Problem to work on> Return every line below exactly, without dropping any.

(Transcribed page contents)

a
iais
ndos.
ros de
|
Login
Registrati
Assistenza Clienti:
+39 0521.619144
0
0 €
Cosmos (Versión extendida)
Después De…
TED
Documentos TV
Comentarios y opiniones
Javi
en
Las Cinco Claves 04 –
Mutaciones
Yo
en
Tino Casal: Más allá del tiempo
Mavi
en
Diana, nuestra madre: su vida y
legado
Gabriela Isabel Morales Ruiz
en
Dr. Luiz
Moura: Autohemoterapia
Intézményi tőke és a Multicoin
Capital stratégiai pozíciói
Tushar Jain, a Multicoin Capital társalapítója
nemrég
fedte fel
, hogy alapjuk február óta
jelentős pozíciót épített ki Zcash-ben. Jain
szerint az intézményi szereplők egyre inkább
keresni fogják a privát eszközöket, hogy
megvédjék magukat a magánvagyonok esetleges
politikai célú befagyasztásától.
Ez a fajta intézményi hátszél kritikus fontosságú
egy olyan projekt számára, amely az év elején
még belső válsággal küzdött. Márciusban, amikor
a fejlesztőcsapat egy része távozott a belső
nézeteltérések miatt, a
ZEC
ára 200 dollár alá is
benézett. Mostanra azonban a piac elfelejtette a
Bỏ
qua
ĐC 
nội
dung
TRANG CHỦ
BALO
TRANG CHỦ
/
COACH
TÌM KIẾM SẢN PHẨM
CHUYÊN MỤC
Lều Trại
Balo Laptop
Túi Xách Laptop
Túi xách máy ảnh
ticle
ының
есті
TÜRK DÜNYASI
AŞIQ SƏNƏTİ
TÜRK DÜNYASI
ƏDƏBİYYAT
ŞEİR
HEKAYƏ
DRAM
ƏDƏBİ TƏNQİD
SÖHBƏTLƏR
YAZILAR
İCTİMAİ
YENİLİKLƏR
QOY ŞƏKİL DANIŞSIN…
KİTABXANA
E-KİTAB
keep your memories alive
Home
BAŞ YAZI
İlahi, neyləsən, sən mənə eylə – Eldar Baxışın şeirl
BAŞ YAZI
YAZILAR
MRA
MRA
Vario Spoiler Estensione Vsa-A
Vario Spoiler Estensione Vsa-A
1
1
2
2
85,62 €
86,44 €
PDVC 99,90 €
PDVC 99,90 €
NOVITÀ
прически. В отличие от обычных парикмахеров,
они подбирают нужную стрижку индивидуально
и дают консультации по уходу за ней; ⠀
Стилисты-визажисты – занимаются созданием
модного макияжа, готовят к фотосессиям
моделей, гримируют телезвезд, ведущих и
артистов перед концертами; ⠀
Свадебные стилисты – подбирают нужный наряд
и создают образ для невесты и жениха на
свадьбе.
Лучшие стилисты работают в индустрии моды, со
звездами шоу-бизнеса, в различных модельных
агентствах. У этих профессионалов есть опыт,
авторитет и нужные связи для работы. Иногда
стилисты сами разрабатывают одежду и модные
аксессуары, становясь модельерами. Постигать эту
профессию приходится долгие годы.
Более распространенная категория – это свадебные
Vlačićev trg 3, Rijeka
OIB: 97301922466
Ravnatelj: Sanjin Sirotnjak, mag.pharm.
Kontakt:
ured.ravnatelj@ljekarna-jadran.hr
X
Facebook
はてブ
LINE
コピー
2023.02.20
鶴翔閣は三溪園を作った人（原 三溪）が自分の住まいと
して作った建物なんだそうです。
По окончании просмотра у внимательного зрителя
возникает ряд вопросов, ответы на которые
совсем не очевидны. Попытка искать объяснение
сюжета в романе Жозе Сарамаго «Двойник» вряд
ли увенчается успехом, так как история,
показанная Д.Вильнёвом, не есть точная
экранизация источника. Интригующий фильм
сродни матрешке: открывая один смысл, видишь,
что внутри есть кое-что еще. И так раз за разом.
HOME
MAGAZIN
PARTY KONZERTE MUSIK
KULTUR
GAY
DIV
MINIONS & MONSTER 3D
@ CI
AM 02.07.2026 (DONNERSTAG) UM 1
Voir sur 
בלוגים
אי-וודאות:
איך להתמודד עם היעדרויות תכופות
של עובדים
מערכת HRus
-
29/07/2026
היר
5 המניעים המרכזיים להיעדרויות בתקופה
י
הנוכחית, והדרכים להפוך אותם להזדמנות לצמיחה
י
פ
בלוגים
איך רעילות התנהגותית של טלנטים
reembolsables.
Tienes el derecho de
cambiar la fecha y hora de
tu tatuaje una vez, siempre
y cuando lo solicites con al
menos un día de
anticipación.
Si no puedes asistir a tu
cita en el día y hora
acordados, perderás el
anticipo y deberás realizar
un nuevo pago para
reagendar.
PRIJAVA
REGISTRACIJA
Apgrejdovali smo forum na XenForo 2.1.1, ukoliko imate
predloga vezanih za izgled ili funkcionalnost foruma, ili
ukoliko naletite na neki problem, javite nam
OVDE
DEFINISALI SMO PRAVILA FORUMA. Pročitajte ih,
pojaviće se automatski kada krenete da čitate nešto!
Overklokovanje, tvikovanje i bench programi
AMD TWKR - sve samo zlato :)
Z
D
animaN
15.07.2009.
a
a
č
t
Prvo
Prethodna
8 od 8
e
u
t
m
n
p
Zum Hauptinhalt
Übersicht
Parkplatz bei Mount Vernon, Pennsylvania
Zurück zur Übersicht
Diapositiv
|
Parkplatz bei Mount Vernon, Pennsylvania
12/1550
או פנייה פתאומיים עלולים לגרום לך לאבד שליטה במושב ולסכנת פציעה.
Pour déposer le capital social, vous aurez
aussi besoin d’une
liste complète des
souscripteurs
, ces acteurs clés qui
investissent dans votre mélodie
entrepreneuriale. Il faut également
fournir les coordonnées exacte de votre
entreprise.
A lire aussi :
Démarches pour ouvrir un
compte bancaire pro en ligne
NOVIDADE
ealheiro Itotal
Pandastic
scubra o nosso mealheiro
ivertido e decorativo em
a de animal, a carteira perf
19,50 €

Task result>
a
iais
ndos.
ros de
|
Login
Registrati
Assistenza Clienti:
+39 0521.619144
0
0 €
Cosmos (Versión extendida)
Después De…
TED
Documentos TV
Comentarios y opiniones
Javi
en
Las Cinco Claves 04 –
Mutaciones
Yo
en
Tino Casal: Más allá del tiempo
Mavi
en
Diana, nuestra madre: su vida y
legado
Gabriela Isabel Morales Ruiz
en
Dr. Luiz
Moura: Autohemoterapia
Intézményi tőke és a Multicoin
Capital stratégiai pozíciói
Tushar Jain, a Multicoin Capital társalapítója
nemrég
fedte fel
, hogy alapjuk február óta
jelentős pozíciót épített ki Zcash-ben. Jain
szerint az intézményi szereplők egyre inkább
keresni fogják a privát eszközöket, hogy
megvédjék magukat a magánvagyonok esetleges
politikai célú befagyasztásától.
Ez a fajta intézményi hátszél kritikus fontosságú
egy olyan projekt számára, amely az év elején
még belső válsággal küzdött. Márciusban, amikor
a fejlesztőcsapat egy része távozott a belső
nézeteltérések miatt, a
ZEC
ára 200 dollár alá is
benézett. Mostanra azonban a piac elfelejtette a
Bỏ
qua
ĐC 
nội
dung
TRANG CHỦ
BALO
TRANG CHỦ
/
COACH
TÌM KIẾM SẢN PHẨM
CHUYÊN MỤC
Lều Trại
Balo Laptop
Túi Xách Laptop
Túi xách máy ảnh
ticle
ының
есті
TÜRK DÜNYASI
AŞIQ SƏNƏTİ
TÜRK DÜNYASI
ƏDƏBİYYAT
ŞEİR
HEKAYƏ
DRAM
ƏDƏBİ TƏNQİD
SÖHBƏTLƏR
YAZILAR
İCTİMAİ
YENİLİKLƏR
QOY ŞƏKİL DANIŞSIN…
KİTABXANA
E-KİTAB
keep your memories alive
Home
BAŞ YAZI
İlahi, neyləsən, sən mənə eylə – Eldar Baxışın şeirl
BAŞ YAZI
YAZILAR
MRA
MRA
Vario Spoiler Estensione Vsa-A
Vario Spoiler Estensione Vsa-A
1
1
2
2
85,62 €
86,44 €
PDVC 99,90 €
PDVC 99,90 €
NOVITÀ
прически. В отличие от обычных парикмахеров,
они подбирают нужную стрижку индивидуально
и дают консультации по уходу за ней; ⠀
Стилисты-визажисты – занимаются созданием
модного макияжа, готовят к фотосессиям
моделей, гримируют телезвезд, ведущих и
артистов перед концертами; ⠀
Свадебные стилисты – подбирают нужный наряд
и создают образ для невесты и жениха на
свадьбе.
Лучшие стилисты работают в индустрии моды, со
звездами шоу-бизнеса, в различных модельных
агентствах. У этих профессионалов есть опыт,
авторитет и нужные связи для работы. Иногда
стилисты сами разрабатывают одежду и модные
аксессуары, становясь модельерами. Постигать эту
профессию приходится долгие годы.
Более распространенная категория – это свадебные
Vlačićev trg 3, Rijeka
OIB: 97301922466
Ravnatelj: Sanjin Sirotnjak, mag.pharm.
Kontakt:
ured.ravnatelj@ljekarna-jadran.hr
X
Facebook
はてブ
LINE
コピー
2023.02.20
鶴翔閣は三溪園を作った人（原 三溪）が自分の住まいと
して作った建物なんだそうです。
По окончании просмотра у внимательного зрителя
возникает ряд вопросов, ответы на которые
совсем не очевидны. Попытка искать объяснение
сюжета в романе Жозе Сарамаго «Двойник» вряд
ли увенчается успехом, так как история,
показанная Д.Вильнёвом, не есть точная
экранизация источника. Интригующий фильм
сродни матрешке: открывая один смысл, видишь,
что внутри есть кое-что еще. И так раз за разом.
HOME
MAGAZIN
PARTY KONZERTE MUSIK
KULTUR
GAY
DIV
MINIONS & MONSTER 3D
@ CI
AM 02.07.2026 (DONNERSTAG) UM 1
Voir sur 
בלוגים
אי-וודאות:
איך להתמודד עם היעדרויות תכופות
של עובדים
מערכת HRus
-
29/07/2026
היר
5 המניעים המרכזיים להיעדרויות בתקופה
י
הנוכחית, והדרכים להפוך אותם להזדמנות לצמיחה
י
פ
בלוגים
איך רעילות התנהגותית של טלנטים
reembolsables.
Tienes el derecho de
cambiar la fecha y hora de
tu tatuaje una vez, siempre
y cuando lo solicites con al
menos un día de
anticipación.
Si no puedes asistir a tu
cita en el día y hora
acordados, perderás el
anticipo y deberás realizar
un nuevo pago para
reagendar.
PRIJAVA
REGISTRACIJA
Apgrejdovali smo forum na XenForo 2.1.1, ukoliko imate
predloga vezanih za izgled ili funkcionalnost foruma, ili
ukoliko naletite na neki problem, javite nam
OVDE
DEFINISALI SMO PRAVILA FORUMA. Pročitajte ih,
pojaviće se automatski kada krenete da čitate nešto!
Overklokovanje, tvikovanje i bench programi
AMD TWKR - sve samo zlato :)
Z
D
animaN
15.07.2009.
a
a
č
t
Prvo
Prethodna
8 od 8
e
u
t
m
n
p
Zum Hauptinhalt
Übersicht
Parkplatz bei Mount Vernon, Pennsylvania
Zurück zur Übersicht
Diapositiv
|
Parkplatz bei Mount Vernon, Pennsylvania
12/1550
או פנייה פתאומיים עלולים לגרום לך לאבד שליטה במושב ולסכנת פציעה.
Pour déposer le capital social, vous aurez
aussi besoin d’une
liste complète des
souscripteurs
, ces acteurs clés qui
investissent dans votre mélodie
entrepreneuriale. Il faut également
fournir les coordonnées exacte de votre
entreprise.
A lire aussi :
Démarches pour ouvrir un
compte bancaire pro en ligne
NOVIDADE
ealheiro Itotal
Pandastic
scubra o nosso mealheiro
ivertido e decorativo em
a de animal, a carteira perf
19,50 €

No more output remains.